All users of micro-computers at one time or another have experienced unexplained program failures that occur at seemingly random intervals and then disappear, only to reappear at a later date. These program failures or "glitches" defy explanation as to their cause. Upon RESET, the program performs properly, memory checks out, and power supply voltages appear normal. In short, the program has failed for no obvious reason. Additionally, while going through a program at the terminal, entering data or processing some report, or working on a new program development, the screen may go blank suddenly, with the subsequent loss of all data and programs resident in volatile memory. The problems of the above two situations are similar, with the main difference being the duration and amount of voltage disturbance. In the first situation, a voltage disturbance of very short duration, with rapid recovery to its normal range, has probably occurred. These line disturbances may vary from micro-seconds to milli-seconds which, in any case, are so brief as to be indiscernible to the computer operator. These short-duration voltage disturbances may be due to voltage transients created by power line switching equipment or nearby high frequency "noise" generating equipment such as the motors of small appliances or hand tools, arc-producing equipment such as fluorescent lights, or switching-type computer DC power supplies. In the second situation, the primary power failure of longer duration has occurred due to an electrical storm, downed distribution line, or power equipment malfunction.

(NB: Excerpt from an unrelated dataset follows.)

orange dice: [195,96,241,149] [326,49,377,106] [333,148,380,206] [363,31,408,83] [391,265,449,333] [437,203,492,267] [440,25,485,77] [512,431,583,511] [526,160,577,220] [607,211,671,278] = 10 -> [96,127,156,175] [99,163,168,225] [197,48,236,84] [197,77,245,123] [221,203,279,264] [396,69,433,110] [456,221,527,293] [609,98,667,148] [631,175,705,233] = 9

Digital computers contain information storage devices called random access memories (RAMs) which retain or store computer programs and data being currently processed in the computer. The RAM is capable of storing or retaining data in the form of binary numbers (1's or 0's) only as long as the applied voltage is present to the device within prescribed limits. If the line voltage fails due to a power system fault such as a lightning strike or a downed distribution line, or if the voltage moves above or below design limits due to power system "brown-outs", radio frequency interference, or electromagnetic interference, the information stored in these RAM devices may be partially or completely altered or lost. Even the best of equipment designs cannot ensure program integrity when components become marginal due to parameter drifts and aging. The alteration of only one bit or one cell of a memory chip may ruin a program. Maintaining the input voltage to the equipment within the designed limits helps to alleviate these voltage-induced failures.

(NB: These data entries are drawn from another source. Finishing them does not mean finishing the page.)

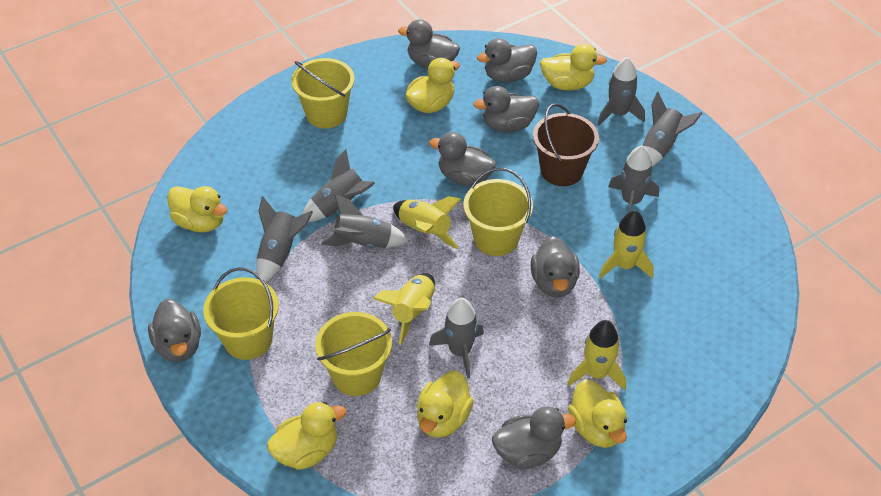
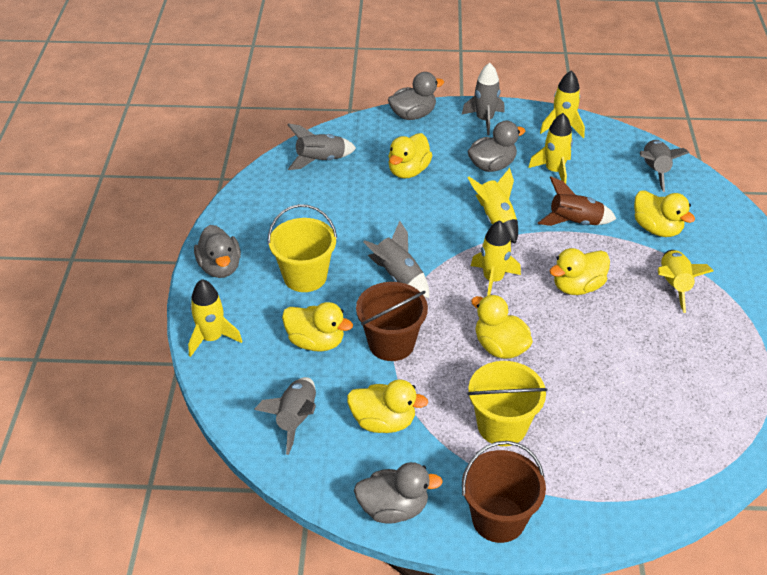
brown bucket: [533,103,599,186] = 1 -> [356,282,428,361] [462,441,546,543] = 2
brown rocket: none = 0 -> [538,177,616,226] = 1
grey duck: [148,299,201,362] [398,19,460,69] [429,132,496,186] [473,86,539,132] [477,38,537,82] [492,406,576,469] [531,236,580,298] = 7 -> [194,225,241,278] [354,462,443,524] [388,72,444,120] [468,121,525,172] = 4
grey rocket: [256,196,313,283] [302,149,375,222] [321,194,409,248] [429,298,484,378] [597,57,645,126] [608,145,659,212] [643,92,702,167] = 7 -> [254,377,316,455] [287,123,356,170] [363,221,429,298] [462,63,505,135] [640,140,689,192] = 5
yellow bucket: [203,267,279,360] [292,58,355,128] [315,312,392,396] [464,168,533,256] = 4 -> [268,204,337,292] [467,361,548,446] = 2
yellow rocket: [373,273,435,345] [393,196,461,249] [567,320,626,391] [599,210,654,279] = 4 -> [188,279,242,357] [468,168,518,244] [471,220,521,296] [528,113,573,184] [540,70,585,138] [657,250,713,313] = 6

Large computer installations have been equipped with standby, uninterruptable power sources that substitute for primary line power in the event of failure. These have generally been in the form of a diesel generator with complex associated voltage sensing and switching equipment. The expense of this equipment precludes its use for mini- and micro-computers such as desk-top computers for the home or office.
Regarding the cross-referenced prior art listed above, the following remarks are in order: U.S. Pat. No. 3,999,078 describes a means for controlling a standby power supply (battery/inverter) to make it more energy efficient. The inverter is switched "in" only on collapse of the network supply voltage, and a voltage regulator is required. U.S. Pat. No. 3,614,461 discloses the use of a synchronizer and back-up power source; frequency synchronization is based upon a phase related error signal. U.S. Pat. No. 3,683,198 discloses a standby power system in which standby power is turned on only upon demand from the load and when there is a main supply line voltage drop-out. U.S. Pat. No. 3,229,111 discloses an AC power system having alternate sources of supply which switches to standby power upon the occurrence of a voltage drop-out or reduced voltage, but not upon the occurrence of an overvoltage. U.S. Pat. No. 3,974,660 discloses a standby power supply system which is too slow for protection of semi-conductor memories.

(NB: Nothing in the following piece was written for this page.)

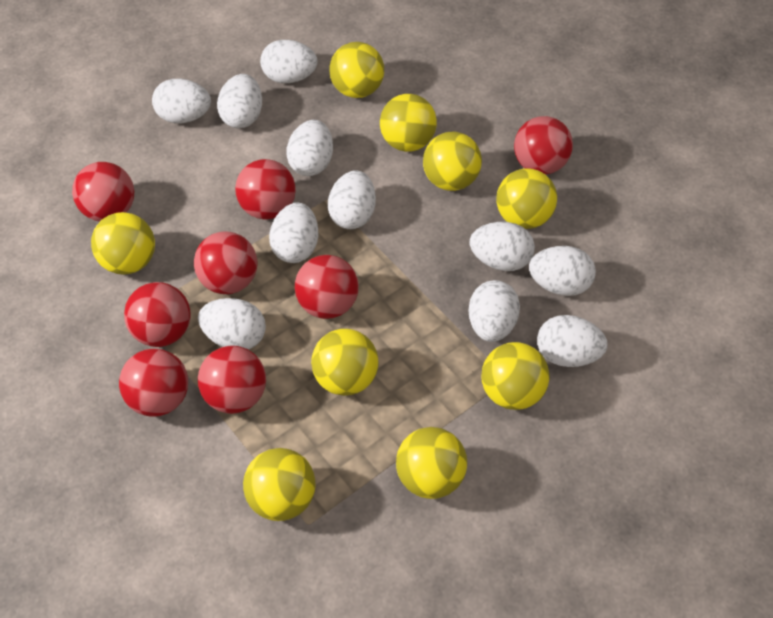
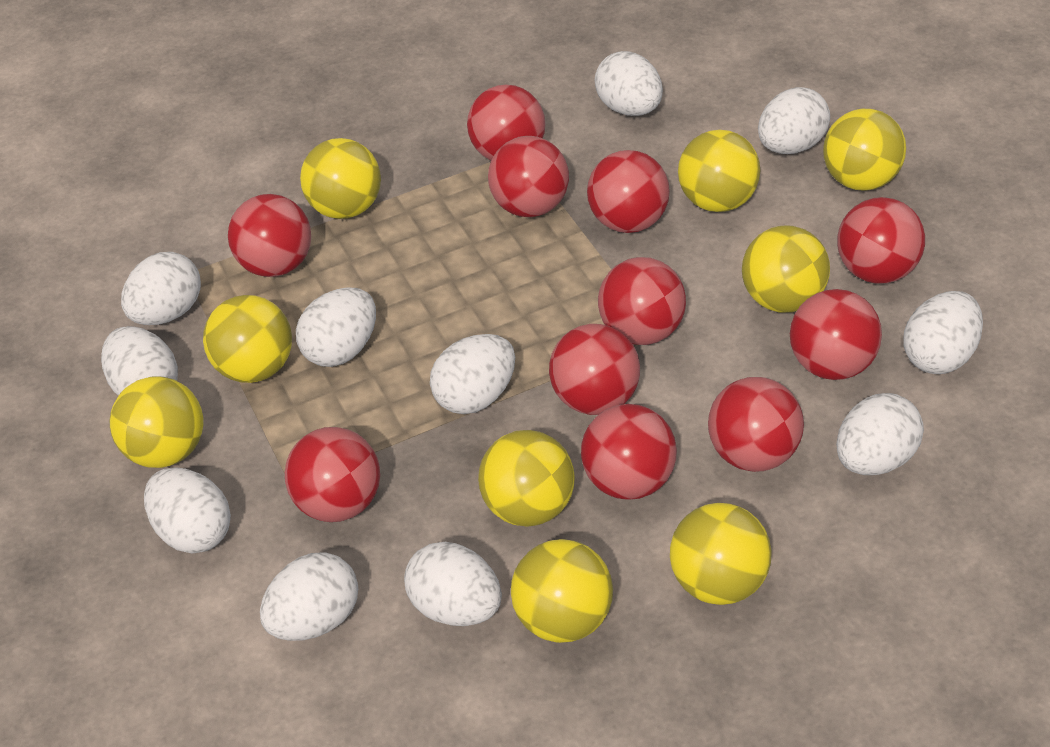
red ball: [72,162,134,222] [119,348,188,417] [124,282,191,347] [194,232,257,294] [198,346,266,414] [235,159,296,219] [295,255,359,319] [514,116,573,174] = 8 -> [228,194,311,277] [285,427,380,522] [467,85,545,160] [488,136,569,217] [549,324,640,415] [581,404,677,500] [587,150,670,233] [598,257,686,345] [708,377,804,472] [790,289,882,380] [837,197,925,284] = 11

Accordingly, it is an object of the present invention to provide a portable memory protection system for desk-top, home, or office computers which is both affordable and reliable and which will indicate to the user of equipment when a power problem has occurred and will allow the operator to transfer data from volatile to non-volatile memory in time to prevent loss of the data.
It is another object of the invention to provide a memory protection system which may be easily connected between the primary power source and the equipment by an untrained user.
It is an additional object of the invention to provide a memory protection system which may be interlocked to the user equipment such that the transfer of data between volatile and non-volatile memory may take place automatically, according to an executive interrupt program scan whereby no loss of data will occur.
It is a further object of this invention to provide a method and apparatus for preventing loss of data from volatile memory due to voltage surges, drop-outs, undetectable high frequency voltage disturbances, and failure of marginal components because of power problems.
It is still another object of this invention to provide a method and apparatus for preventing loss of data from volatile memory which requires no voltage regulator or line synchronizer while, in effect, providing a regulated and dedicated line.